By Ken Hart
The Senate wasn't able to restore the habeas corpus provision (you know, one of those little things that makes America, well, America).
A short time ago, all of the Democrats and a few Republicans voted to give "military detainees" the right to challenge their imprisonment in federal court, but they didn't reach the 60-vote "supermajority" to beat a hypothetical GOP filibuster.
Did this supermajority stuff happen overnight? Back in the old days -- say 10 years ago -- old wobbly Senators would've needed to stand up and actually, you know, filibuster for hours to get their way. Now all anyone has to do is threaten to filibuster. What a lazy nation we've become. Make them work for it!

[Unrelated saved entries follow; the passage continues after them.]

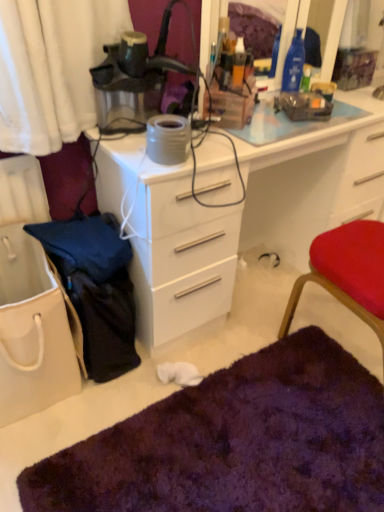
Question: Is point (291, 137) positioned closer to the camera than point (304, 422)?

Choices:
 (A) farther
 (B) closer

Answer: (B)

Question: Considering their positions, is white glossy desk at center located in front of or behind purple shaggy rug at lower center?

Choices:
 (A) behind
 (B) front

Answer: (A)

Question: Which object is positioned closest to the white glossy desk at center?

Choices:
 (A) purple shaggy rug at lower center
 (B) white canvas tote bag at lower left
 (C) matte black lamp at upper center
 (D) clear glass mirror at upper center
 (E) matte gray coffee cup at upper right

Answer: (C)

Question: Based on their relative distances, which object is farther from the matte black lamp at upper center?

Choices:
 (A) white canvas tote bag at lower left
 (B) white glossy desk at center
 (C) purple shaggy rug at lower center
 (D) matte gray coffee cup at upper right
 (E) clear glass mirror at upper center

Answer: (C)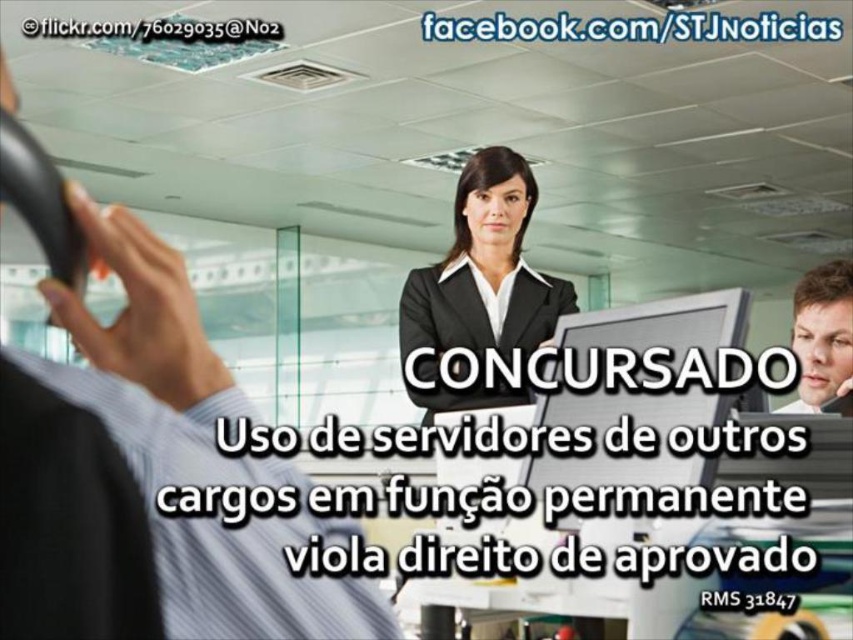
Question: Does black matte suit at center have a larger size compared to smooth skin face at center?

Choices:
 (A) yes
 (B) no

Answer: (A)

Question: Which object is positioned closest to the black matte suit at center?

Choices:
 (A) smooth skin face at center
 (B) matte black monitor at center

Answer: (B)

Question: Which point is closer to the camera?

Choices:
 (A) (837, 339)
 (B) (596, 451)
 (C) (424, 323)

Answer: (B)

Question: Estimate the real-world distances between objects in this image. Which object is closer to the smooth skin face at center?

Choices:
 (A) matte black monitor at center
 (B) black matte suit at center

Answer: (A)

Question: In this image, where is black matte suit at center located relative to matte black monitor at center?

Choices:
 (A) below
 (B) above

Answer: (B)

Question: Is matte black monitor at center positioned behind smooth skin face at center?

Choices:
 (A) no
 (B) yes

Answer: (A)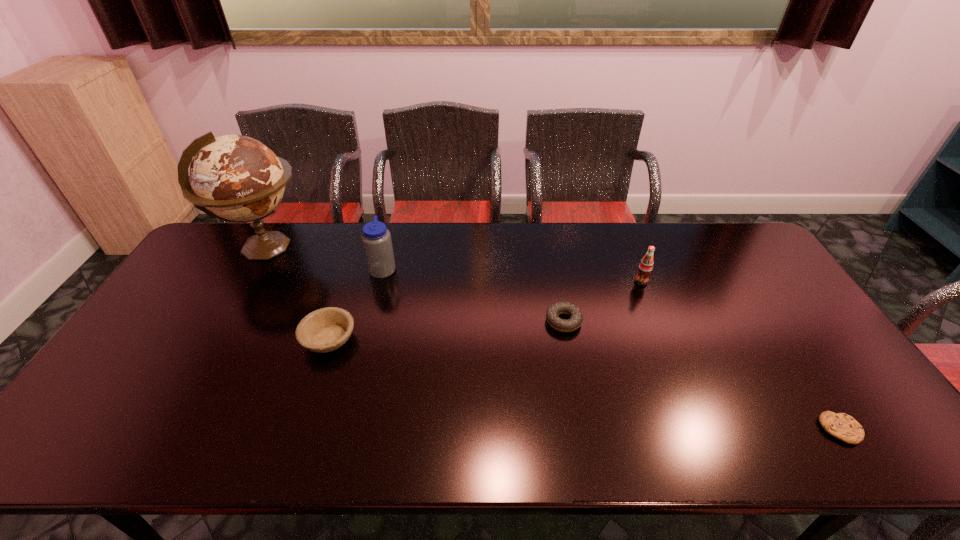
Identify the location of object located at the right edge. The width and height of the screenshot is (960, 540). (842, 426).

Identify the location of object that is at the far left corner. The width and height of the screenshot is (960, 540). (235, 178).

Locate an element on the screen. The image size is (960, 540). object situated at the near right corner is located at coordinates (842, 426).

Image resolution: width=960 pixels, height=540 pixels. I want to click on free spot at the far edge of the desktop, so click(x=457, y=262).

The image size is (960, 540). Find the location of `free region at the near edge`. free region at the near edge is located at coordinates (348, 443).

Identify the location of vacant space at the left edge of the desktop. Image resolution: width=960 pixels, height=540 pixels. (187, 284).

Identify the location of vacant space at the right edge of the desktop. (753, 270).

Where is `vacant space at the far right corner of the desktop`? Image resolution: width=960 pixels, height=540 pixels. vacant space at the far right corner of the desktop is located at coordinates (737, 248).

Locate an element on the screen. This screenshot has width=960, height=540. unoccupied position between the third object from right to left and the soda is located at coordinates (602, 301).

This screenshot has height=540, width=960. Identify the location of blank region between the second object from right to left and the leftmost object. (454, 265).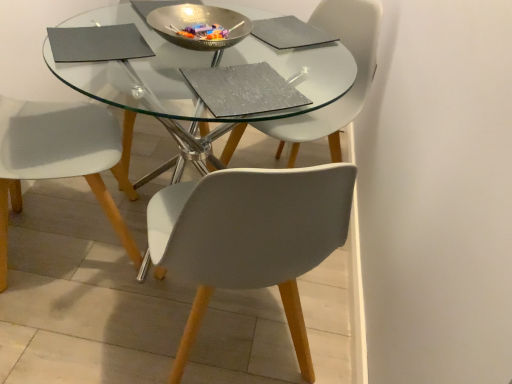
Question: From the image's perspective, is matte gray chair at center, the first chair in the right-to-left sequence, positioned above or below metallic silver bowl at center?

Choices:
 (A) above
 (B) below

Answer: (B)

Question: Is matte gray chair at center, acting as the second chair starting from the left, in front of or behind metallic silver bowl at center in the image?

Choices:
 (A) front
 (B) behind

Answer: (B)

Question: Which of these objects is positioned closest to the metallic silver bowl at center?

Choices:
 (A) white matte chair at lower left, which is the second chair in right-to-left order
 (B) matte gray chair at center, acting as the second chair starting from the left

Answer: (B)

Question: Which is nearer to the matte gray chair at center, acting as the second chair starting from the left?

Choices:
 (A) white matte chair at lower left, which is the second chair in right-to-left order
 (B) metallic silver bowl at center

Answer: (B)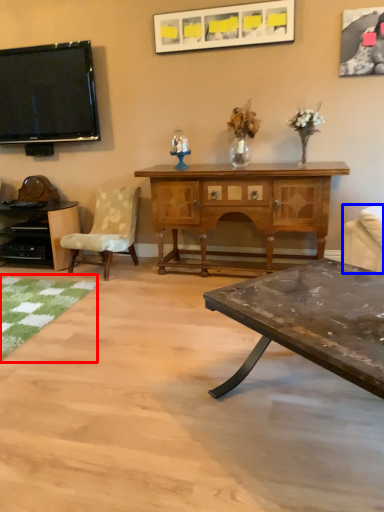
Question: Which point is further to the camera, mat (highlighted by a red box) or studio couch (highlighted by a blue box)?

Choices:
 (A) mat
 (B) studio couch

Answer: (A)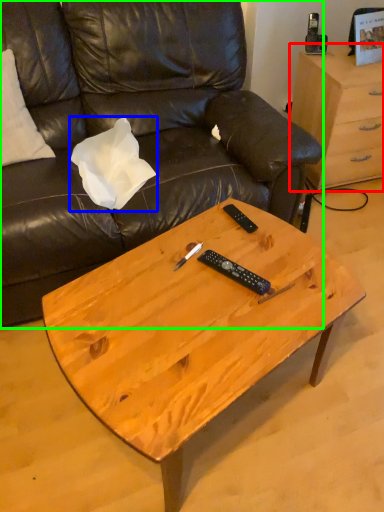
Question: Considering the real-world distances, which object is closest to desk (highlighted by a red box)? pillow (highlighted by a blue box) or studio couch (highlighted by a green box).

Choices:
 (A) pillow
 (B) studio couch

Answer: (B)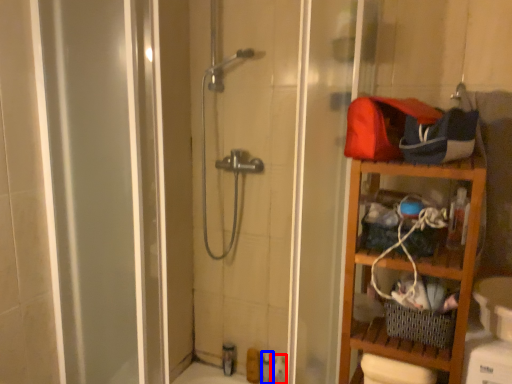
Question: Which point is closer to the camera, toiletry (highlighted by a red box) or toiletry (highlighted by a blue box)?

Choices:
 (A) toiletry
 (B) toiletry

Answer: (A)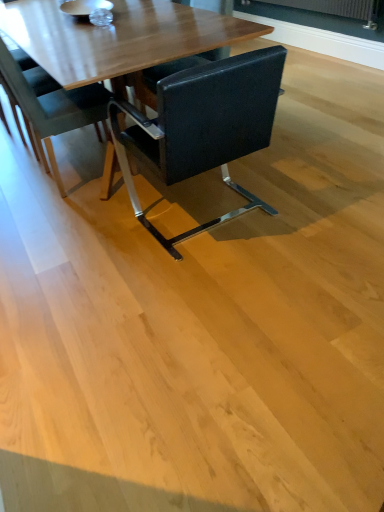
The width and height of the screenshot is (384, 512). Find the location of `vacant space to the right of black leather chair at center, arranged as the 1th chair when viewed from the right`. vacant space to the right of black leather chair at center, arranged as the 1th chair when viewed from the right is located at coordinates (306, 195).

What I find interesting -- aside from the carefully considered decision by many Republicans that protecting the country and preserving the Constitution are mutually exclusive -- is how the media has bought into the supermajority silliness. Consider the Associated Press report, which says, "The 56-43 vote against the bill, by Sens. Patrick Leahy, D-Vt., and Arlen Specter, R-Pa.,..." The truth is that it was a 56-43 vote for the bill, since last time I checked, more than 50 votes in a body of 100 constitutes a majority. Just because the majority of Senators couldn't reach 60 votes doesn't mean the Senate voted "against" the bill.
The account at The Washington Post get the terminology right and describes it clearly in the lead: "A Republican filibuster in the Senate today shot down a bipartisan effort to restore the right of terrorism suspects to contest their detentions and treatment in federal courts, underscoring the Democratic-led Congress's difficulty with terrorism issues." Not so hard to write, is it?